この豪快&大胆なふるまいや活躍を見た敵将・豊臣秀吉は忠勝のことを「東国一の勇士」と賞賛したそう。
本多忠勝は、酒井忠次、榊原康政、井伊直政らとともに天正17年(1589年)徳川家康の関東移封後、家康配下の大名として貢献。
徳川四天王と呼ばれるようになったんだ。
本多忠勝は戦闘での活躍がクローズアップされがちなんだけど、桑名藩の藩政を確立するための政務も数多くこなしたよ。
町割りの断行、宿場の整備などを行って、城郭の修繕を図り、桑名藩創設の名君として仰がれているんだ。
<本多忠勝が身に着けていた武具とは?>
本多忠勝の武器といえば「蜻蛉切」の槍が有名だけど、実は鎧や兜も特徴的なものだったんだ。
ここでは本多忠勝が身に着けていた武具についてまとめてみよう。
・鎧「黒糸威胴丸具足」
本多忠勝が身に着けていた鎧は「黒糸威胴丸具足(くろいとおどしどうまるぐそく)」というよ。
この黒糸威胴丸具足は比較的軽かったそう。
蜻蛉切が長くて重かったから、鎧は動きやすさを重視したんだね。
殺傷能力を高くして、攻撃重視を貫いた本多忠勝は、先手必勝で攻撃は最大の防御と考えていたんだ。
また本多忠勝は肩から数珠をかけていたのが特徴だったよ。
この数珠は戦った相手や自分が討ち取った相手を弔うためのものだったそう。
・兜「鹿角脇立兜」
本多忠勝と言えば非常に特徴的な兜を使用していたんだ。
それが「鹿角脇立兜(かづのわきだてかぶと)」だよ。
見た目のインパクトが強いこの兜は、和紙を貼り合わせて、黒漆で塗り固めた脇立は、鹿の大きな角を使用しているの。

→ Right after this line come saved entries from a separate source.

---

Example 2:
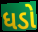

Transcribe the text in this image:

ધડો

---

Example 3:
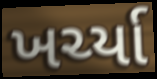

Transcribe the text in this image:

ખર્ચ્યા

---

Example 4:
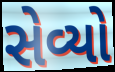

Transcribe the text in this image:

સેવ્યો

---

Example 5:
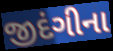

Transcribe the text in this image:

જીદંગીનાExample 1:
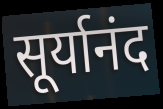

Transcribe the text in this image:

सूर्यानंद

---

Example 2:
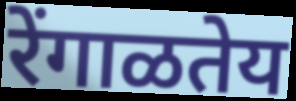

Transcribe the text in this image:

रेंगाळतेय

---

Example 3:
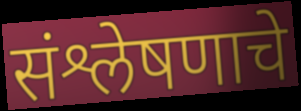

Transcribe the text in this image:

संश्लेषणाचे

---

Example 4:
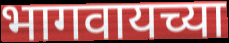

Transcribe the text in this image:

भागवायच्या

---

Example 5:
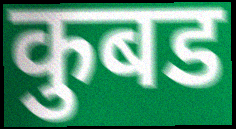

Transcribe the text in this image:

कुबड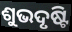
ଶୁଭଦୃଷ୍ଟି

忠勝の兜は圧倒的な存在感があり、尚且つ、近づきにくい印象を相手に与えるんだ。
なぜ忠勝は特徴的な兜を使っていたんだろう?その理由の1つが鹿のように家康を生涯守ろうと決めた忠勝の強い思いがあったんだ。
桶狭間の合戦で主君・徳川家康とともに三河に戻ろうとしていた際、雨で川が増水し、通れなくなってしまったよ。
織田家が迫ってくるかもしれない…という状況の中で、一匹の鹿が突然現れ、家康と忠勝を浅瀬まで導いてくれたそう。
そのおかげで無事に三河に戻ることができたよ。
忠勝はこの出来事を経験して、この鹿のように家康を生涯守ると決心。
鹿の角を使った兜を作ったと言われているんだ。
鹿によって助けを得たことに、運命的なものを感じたのかもしれないね。
<蜻蛉切を作った正真とは?>
蜻蛉切の作者は、刀工・正真(まさざね)だよ。
三河文殊派の刀工と言われているけれど、同時期に大和文殊派にも同じ名の刀工がいたそう。

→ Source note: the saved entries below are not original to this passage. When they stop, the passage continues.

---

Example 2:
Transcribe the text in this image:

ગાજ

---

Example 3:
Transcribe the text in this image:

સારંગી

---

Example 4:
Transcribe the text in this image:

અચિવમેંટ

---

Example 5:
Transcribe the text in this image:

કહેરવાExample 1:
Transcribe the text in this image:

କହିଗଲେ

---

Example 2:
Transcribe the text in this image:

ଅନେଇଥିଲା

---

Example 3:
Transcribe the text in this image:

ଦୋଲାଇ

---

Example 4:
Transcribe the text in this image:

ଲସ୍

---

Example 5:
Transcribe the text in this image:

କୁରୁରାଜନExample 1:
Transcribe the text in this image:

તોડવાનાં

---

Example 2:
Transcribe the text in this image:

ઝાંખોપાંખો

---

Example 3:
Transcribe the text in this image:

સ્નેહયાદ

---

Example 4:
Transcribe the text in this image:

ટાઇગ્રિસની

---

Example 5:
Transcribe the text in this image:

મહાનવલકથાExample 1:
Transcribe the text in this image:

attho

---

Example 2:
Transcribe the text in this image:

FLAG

両者の銘振りが似ていることから同人であるという説もあるんだ。
村正の一門であった正真の刀は持ち手部分である茎が魚のたなごのお腹のような形をした「たなご腹」という形をしているのが特徴。
刃文は全体にまっすぐしている直刃で、手元に近い部分はうねる腰乱のスタイルになっているよ。
切れ味のよさを誇る村正の系譜であることから、蜻蛉切の切れ味も相当なものなんだ。
<蜻蛉切と同名の槍があった?!>
江戸時代の記録によると、本多家にはもう1つ蜻蛉切と呼ばれる槍があったと言われているんだ。
形は直穂で違うものの、同じ模様が彫られていて、作者も同じ正真だったそう。
刃長1尺4寸(42.4㎝)、茎1尺8寸(54㎝)、幅3.6㎝、厚み1㎝。
もう1つの蜻蛉切の消息は全く不明となっているよ。